_What to work on_. From the entries that follow, copy exactly the lines beginning at the line holding "fair value, signals" and continuing through the line holding "for your feeder.".

═════ Records shown

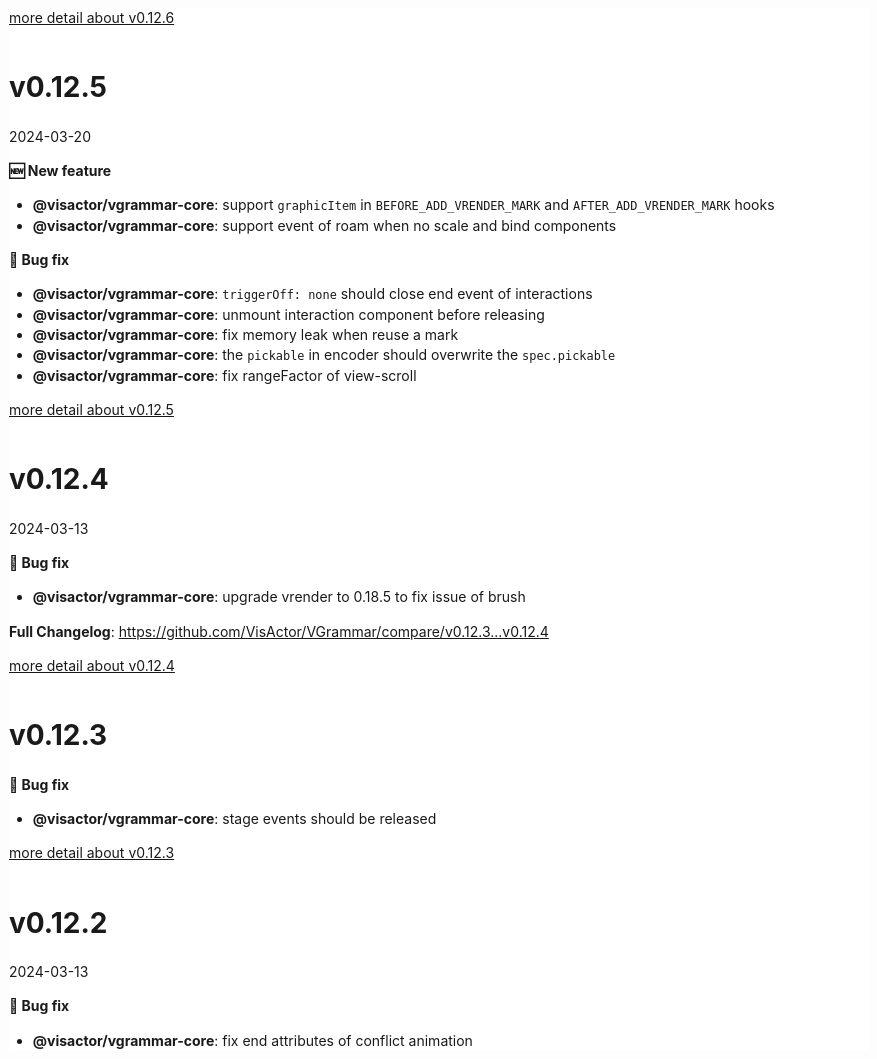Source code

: 

[more detail about v0.12.6](https://github.com/VisActor/VGrammar/releases/tag/v0.12.6)

# v0.12.5

2024-03-20


**🆕 New feature**

- **@visactor/vgrammar-core**: support `graphicItem` in `BEFORE_ADD_VRENDER_MARK` and `AFTER_ADD_VRENDER_MARK` hooks
- **@visactor/vgrammar-core**: support event of roam when no scale and bind components

**🐛 Bug fix**

- **@visactor/vgrammar-core**: `triggerOff: none` should close end event of interactions
- **@visactor/vgrammar-core**: unmount interaction component before releasing
- **@visactor/vgrammar-core**: fix memory leak when reuse a mark
- **@visactor/vgrammar-core**: the `pickable` in encoder should overwrite the `spec.pickable`
- **@visactor/vgrammar-core**: fix rangeFactor of view-scroll



[more detail about v0.12.5](https://github.com/VisActor/VGrammar/releases/tag/v0.12.5)

# v0.12.4

2024-03-13


**🐛 Bug fix**

- **@visactor/vgrammar-core**: upgrade vrender to 0.18.5 to fix issue of brush


**Full Changelog**: https://github.com/VisActor/VGrammar/compare/v0.12.3...v0.12.4

[more detail about v0.12.4](https://github.com/VisActor/VGrammar/releases/tag/v0.12.4)


# v0.12.3

**🐛 Bug fix**

- **@visactor/vgrammar-core**: stage events should be released

[more detail about v0.12.3](https://github.com/VisActor/VGrammar/releases/tag/v0.12.3)

# v0.12.2

2024-03-13


**🐛 Bug fix**


- **@visactor/vgrammar-core**: fix end attributes of conflict animation
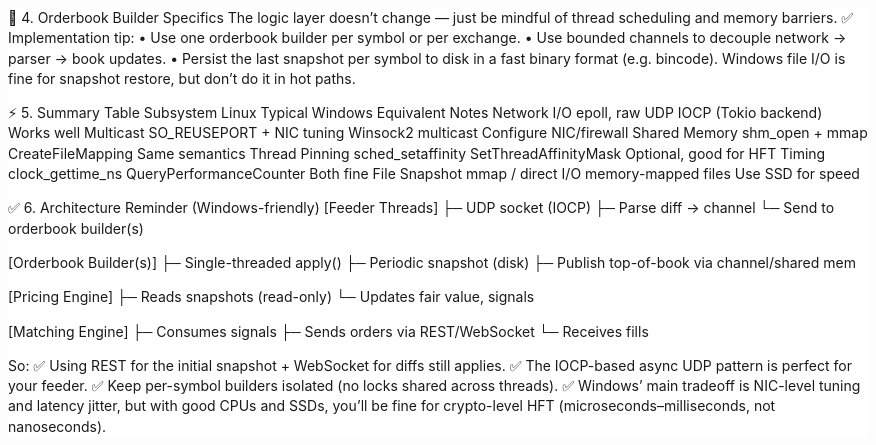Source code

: 🧱 4. Orderbook Builder Specifics
The logic layer doesn’t change — just be mindful of thread scheduling and memory barriers.
✅ Implementation tip:
    • Use one orderbook builder per symbol or per exchange.
    • Use bounded channels to decouple network → parser → book updates.
    • Persist the last snapshot per symbol to disk in a fast binary format (e.g. bincode).
Windows file I/O is fine for snapshot restore, but don’t do it in hot paths.

⚡️ 5. Summary Table
Subsystem	Linux Typical	Windows Equivalent	Notes
Network I/O	epoll, raw UDP	IOCP (Tokio backend)	Works well
Multicast	SO_REUSEPORT + NIC tuning	Winsock2 multicast	Configure NIC/firewall
Shared Memory	shm_open + mmap	CreateFileMapping	Same semantics
Thread Pinning	sched_setaffinity	SetThreadAffinityMask	Optional, good for HFT
Timing	clock_gettime_ns	QueryPerformanceCounter	Both fine
File Snapshot	mmap / direct I/O	memory-mapped files	Use SSD for speed

✅ 6. Architecture Reminder (Windows-friendly)
[Feeder Threads]
 ├─ UDP socket (IOCP)
 ├─ Parse diff → channel
 └─ Send to orderbook builder(s)

[Orderbook Builder(s)]
 ├─ Single-threaded apply()
 ├─ Periodic snapshot (disk)
 ├─ Publish top-of-book via channel/shared mem

[Pricing Engine]
 ├─ Reads snapshots (read-only)
 └─ Updates fair value, signals

[Matching Engine]
 ├─ Consumes signals
 ├─ Sends orders via REST/WebSocket
 └─ Receives fills

So:
✅ Using REST for the initial snapshot + WebSocket for diffs still applies.
✅ The IOCP-based async UDP pattern is perfect for your feeder.
✅ Keep per-symbol builders isolated (no locks shared across threads).
✅ Windows’ main tradeoff is NIC-level tuning and latency jitter, but with good CPUs and SSDs, you’ll be fine for crypto-level HFT (microseconds–milliseconds, not nanoseconds).
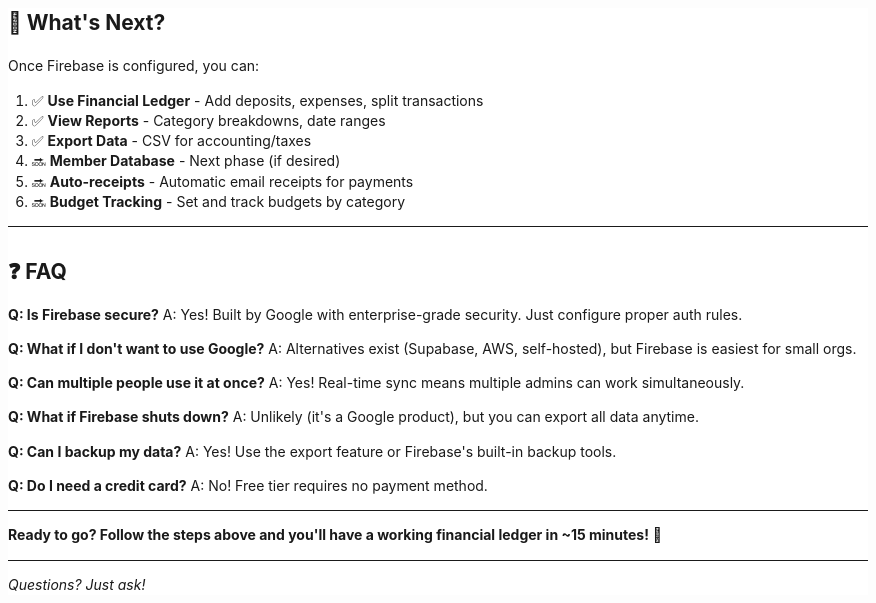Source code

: 
## 🚀 What's Next?

Once Firebase is configured, you can:

1. ✅ **Use Financial Ledger** - Add deposits, expenses, split transactions
2. ✅ **View Reports** - Category breakdowns, date ranges
3. ✅ **Export Data** - CSV for accounting/taxes
4. 🔜 **Member Database** - Next phase (if desired)
5. 🔜 **Auto-receipts** - Automatic email receipts for payments
6. 🔜 **Budget Tracking** - Set and track budgets by category

---

## ❓ FAQ

**Q: Is Firebase secure?**
A: Yes! Built by Google with enterprise-grade security. Just configure proper auth rules.

**Q: What if I don't want to use Google?**
A: Alternatives exist (Supabase, AWS, self-hosted), but Firebase is easiest for small orgs.

**Q: Can multiple people use it at once?**
A: Yes! Real-time sync means multiple admins can work simultaneously.

**Q: What if Firebase shuts down?**
A: Unlikely (it's a Google product), but you can export all data anytime.

**Q: Can I backup my data?**
A: Yes! Use the export feature or Firebase's built-in backup tools.

**Q: Do I need a credit card?**
A: No! Free tier requires no payment method.

---

**Ready to go? Follow the steps above and you'll have a working financial ledger in ~15 minutes!** 🎉

---

*Questions? Just ask!*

══════════

_Solution_.
 └─ Updates fair value, signals

[Matching Engine]
 ├─ Consumes signals
 ├─ Sends orders via REST/WebSocket
 └─ Receives fills

So:
✅ Using REST for the initial snapshot + WebSocket for diffs still applies.
✅ The IOCP-based async UDP pattern is perfect for your feeder.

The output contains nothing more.